An approach for 2D modelling of laterally loaded piles

Despite a considerable progress in the analysis and design of monopiles, many methods are based on complex mathematical structures with doubtful or hard assumptions to verify. Therefore, there is still a need for simple and yet accurate methods for the analysis of mono-piles under drained and undrained lateral cyclic loading conditions. In this work, a simple yet efficient two-dimensional modelling approach for the analysis of monopiles is proposed. To account for out-of-plane frictional forces, counter-forces derived from virtual frictional forces generated at the out-of-plane pile interface are applied along the pile length together with the scaled pile stiffness. The predictive capabilities of the proposed approach were validated by back-calculating two different experimental sets. The first consists of a small-scale field monopile test on a coarse-grained soil subjected to lateral cyclic loading under drained conditions. The second is a centrifuge test involving a fine-grained soil subjected to lateral cyclic loading under practically undrained conditions. Simulation results with the proposed approach suggest an accurate prediction of pile displacements and bending moments under both drained and undrained lateral cyclic conditions.
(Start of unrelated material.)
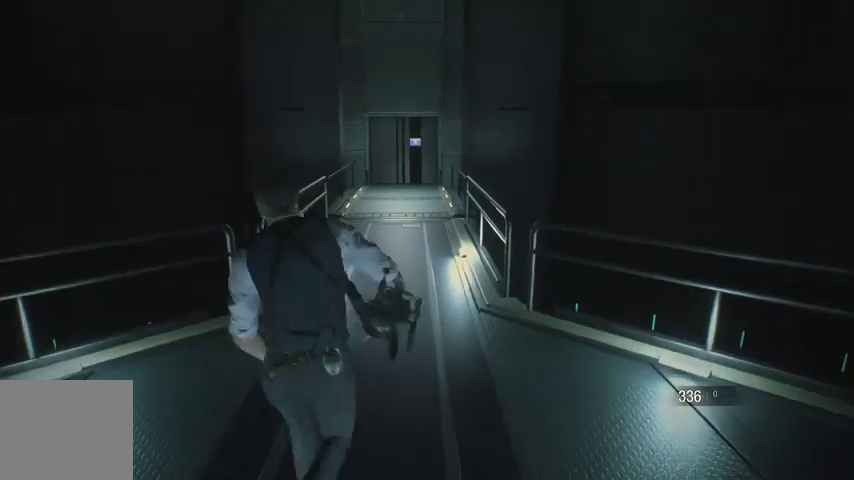
{"buttons": [], "left_stick": "up", "right_stick": "center", "events": []}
The method is, however, unable to reproduce pore water pressures generated behind the pile in low permeability materials.(c) 2022 Production and hosting by Elsevier B.V. on behalf of The Japanese Geotechnical Society. This is an open access article under the CC BY-NC-ND license (http://creativecommons.org/licenses/by-nc-nd/4.0/).

Automated summary

Despite progress in monopile analysis and design, many existing methods rely on complex mathematical structures and uncertain assumptions. This study proposes a simple yet efficient two-dimensional modeling approach for monopile analysis under drained and undrained lateral cyclic loading conditions. The approach accurately predicts pile displacements and bending moments, but fails to reproduce pore water pressures in low permeability materials.